Француз посмотрел на Гучкова как на идиота. Даже если бы Франция могла выделить снаряды для русской армии, то доставить их к месту боев в короткие сроки не было никакой возможности. Южный путь через Средиземное и Черное моря закрылся в связи с вступлением в войну Османской империи. Северный путь через Архангельск закроется в течение ближайшего месяца в связи с ледоставом на Северной Двине и Белом море. Путь вокруг всей Евразии, через Суэцкий канал, Индийский и Тихий океаны и далее по Транссибу в Европейскую часть России - настолько длинный и медленный, что пройдут месяцы, прежде чем отправленные из Франции снаряды доберутся до фронта боев с Германией...
Но ничего такого офицер Второго Бюро диким славянским варварам говорить не стал.
- Вы можете быть уверен, что я доложу о ваш проблема в Париж, - твердо произнес он, - и там обязательно придумают, как вам помочь. Вы только сделайте свое дело, а мы будем делать свое. А сейчас давайте закончим наш разговор и пойдем слушать ваш замечательный русский романс, потому что это очень красиво.
Семьсот сороковой день в мире Содома. Поздний вечер. Заброшенный город в Высоком Лесу, Башня Терпения.

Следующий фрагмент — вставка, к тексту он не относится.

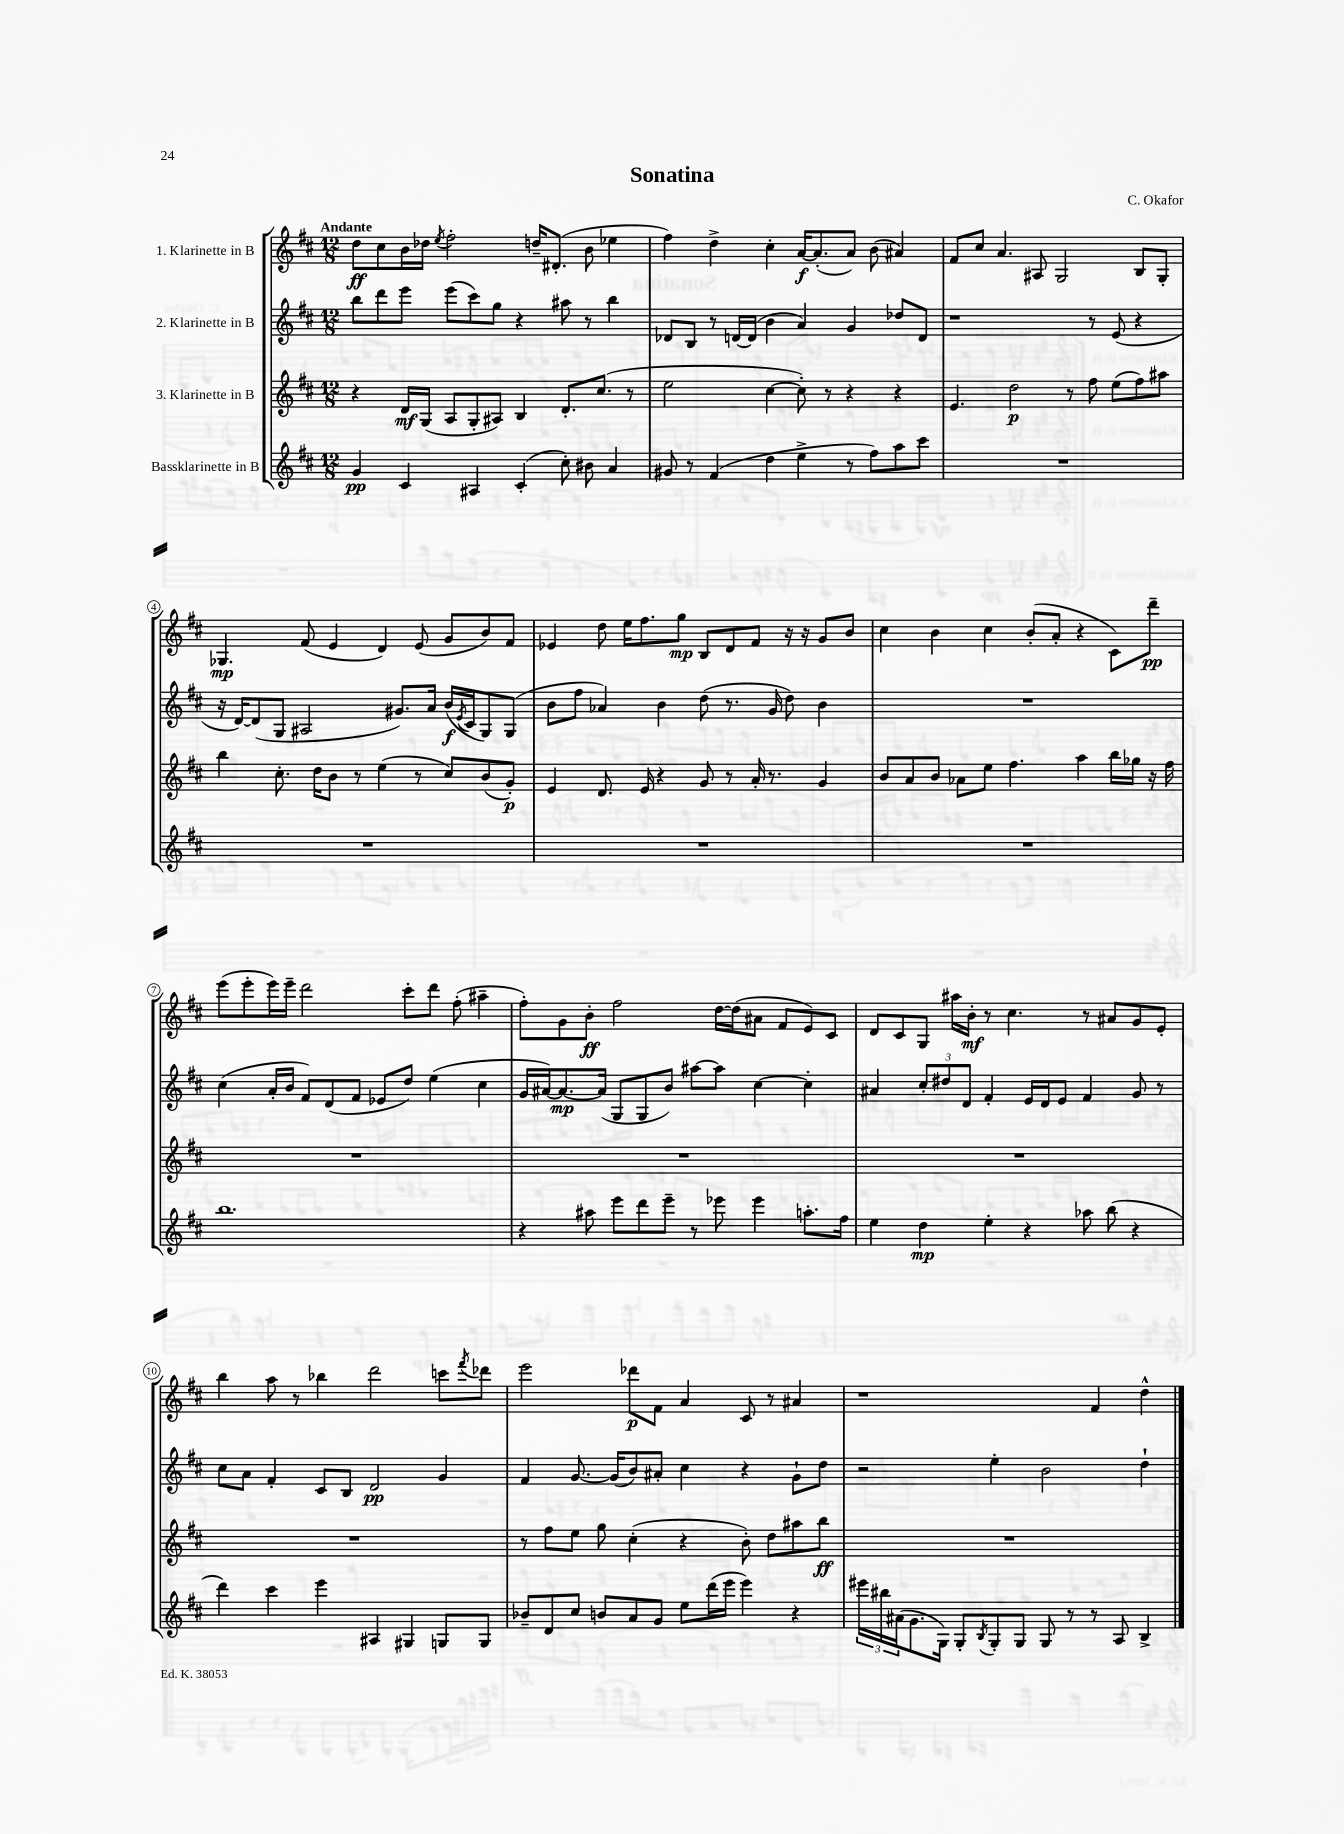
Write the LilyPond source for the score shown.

\header { title = "Sonatina" composer = "C. Okafor" }
<<
\new StaffGroup <<
\new Staff = "s0" \with { instrumentName = "1. Klarinette in B" } {
    \clef treble \key d \major \numericTimeSignature \time 12/8 \tempo "Andante"
    d''8\ff cis''8 b'16 des''16 \acciaccatura { e''8 } fis''2-. d''16-- dis'8.-.( b'8 ees''4 |
    fis''4) d''4-> cis''4-. a'16~\f a'8.-.( a'8) b'8( ais'4) |
    fis'8 cis''8 a'4. ais8 g2 b8 g8-. |
    ges4.\mp fis'8( e'4 d'4) e'8( g'8 b'8) fis'8 |
    ees'4 d''8 e''16 fis''8. g''8\mp b8 d'8 fis'8 r16 r16 g'8 b'8 |
    cis''4 b'4 cis''4 b'8-.( a'8-. r4 cis'8) d'''8--\pp |
    e'''8( e'''8-. e'''16) e'''16-- d'''2 cis'''8-. d'''8 fis''8-.( ais''4-- |
    fis''8-.) g'8 b'8-.\ff fis''2 d''16~ d''16( ais'8 fis'8 e'8) cis'8 |
    d'8 cis'8 g8 ais''16 b'16-.\mf r8 cis''4. r8 ais'8 g'8 e'8-. |
    b''4 a''8 r8 bes''4 d'''2 c'''8 \acciaccatura { fis'''8 } des'''8 |
    e'''2 des'''8\p fis'8 a'4 cis'8 r8 ais'4 |
    r1 fis'4 d''4-^ \bar "|." |
}
\new Staff = "s1" \with { instrumentName = "2. Klarinette in B" } {
    \clef treble \key d \major \numericTimeSignature \time 12/8
    b''8 d'''8 e'''8 e'''8( cis'''8) g''8 r4 ais''8 r8 b''4 |
    des'8 b8 r8 d'16~ d'16( b'4 a'4) g'4 des''8 d'8 |
    r1 r8 e'8( r4 |
    r16 d'16~) d'8( g8 ais2 gis'8.) a'16 b'16\f( \acciaccatura { e'8 } cis'16 g8) g8( |
    b'8 fis''8 aes'4) b'4 d''8( r8. g'16 d''8) b'4 |
    R1. |
    cis''4( a'16-. b'16 fis'8) d'8( fis'8 ees'8 d''8) e''4( cis''4 |
    g'16 ais'16~) ais'8.~\mp ais'16( g8 g8 b'8) ais''8~ ais''8 cis''4~ cis''4-. |
    ais'4 \tuplet 3/2 { cis''8-. dis''8 d'8 } fis'4-. e'16 d'16 e'8 fis'4 g'8 r8 |
    cis''8 a'8 fis'4-. cis'8 b8 d'2\pp g'4 |
    fis'4 g'8.~ g'16( b'8) ais'8-. cis''4 r4 g'8-! d''8 |
    r2 e''4-. b'2 d''4-! \bar "|." |
}
\new Staff = "s2" \with { instrumentName = "3. Klarinette in B" } {
    \clef treble \key d \major \numericTimeSignature \time 12/8
    r4 d'16\mf g16( a8 g8-. ais8) b4 d'8.-. cis''8.( r8 |
    e''2 cis''4~ cis''8-.) r8 r4 r4 |
    e'4. d''2\p r8 fis''8 e''8( fis''8) ais''8 |
    b''4 cis''8.-. d''16 b'8 r8 e''4( r8 cis''8) b'8( g'8-.\p) |
    e'4 d'8. e'16 r4 g'8 r8 a'16-. r8. g'4 |
    b'8 a'8 b'8 aes'8 e''8 fis''4. a''4 b''16 ges''16 r16 fis''16 |
    R1. |
    R1. |
    R1. |
    R1. |
    r8 fis''8 e''8 g''8 cis''4-.( r4 b'8-.) d''8 ais''8 b''8\ff |
    R1. \bar "|." |
}
\new Staff = "s3" \with { instrumentName = "Bassklarinette in B" } {
    \clef treble \key d \major \numericTimeSignature \time 12/8
    g'4\pp cis'4 ais4 cis'4-.( cis''8-.) bis'8 a'4 |
    gis'8 r8 fis'4( d''4 e''4-> r8 fis''8) a''8 cis'''8 |
    R1. |
    R1. |
    R1. |
    R1. |
    b''1. |
    r4 ais''8 e'''8 d'''8 e'''8-- r8 ees'''8 ees'''4 a''8.-. fis''16 |
    e''4 d''4\mp e''4-. r4 aes''8 b''8( r4 |
    d'''4) cis'''4 e'''4 ais4 gis4 g8 g8 |
    bes'8-- d'8 cis''8 b'8 a'8 g'8 e''8 d'''16( e'''16 e'''4) r4 |
    \tuplet 3/2 { eis'''16 bis''16 ais'16( } g'8. g16) g8-. \acciaccatura { b8 } g8-. g8 g8 r8 r8 a8 b4-> \bar "|." |
}
>>
>>
\layout { \context { \Score \override BarNumber.stencil = #(make-stencil-circler 0.1 0.3 ly:text-interface::print) } }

Полковник службы безопасности Бригитта Бергман и Владимир Ильич Ульянов-Ленин
- Это просто архиомерзительно! - воскликнул Ильич, когда Бригитта Бергман закрыла просмотровое окно. - Царь Николай, конечно, не самый лучший правитель для России, но эти, которые сейчас так непринужденно сговаривались о его убийстве, оказались стократ хуже. А этот Гучков, каков гусь - политической гибкости ему захотелось!
- Гучков - типичный представитель своего класса, жадный и неумный, - сказала Бригитта Бергман. - Умные держатся от этого зловонного дела в стороне. Впрочем, в той компании хороши все, за исключением месье Боссе, который никого не предает, а просто честно выполняет приказы своего безумного руководства. Вот тут простор для проявления политической гибкости со стороны товарища Серегина просто необыкновенный, потому что он ничего этим людям не должен и ничего им не обещал. На первых порах он не хотел выступать на стороне кайзера Вильгельма даже на Западном фронте, поскольку такого хода не поняли бы его русские и сербские союзники, но это препятствие будет устранено после того, как под русским царем и его царицей по приказу французских властей взорвется бомба. И вот тогда французские Ротшильды и служащие им продажные политиканы поймут, что раньше было совсем не плохо, а настоящий ужас наступил только сейчас.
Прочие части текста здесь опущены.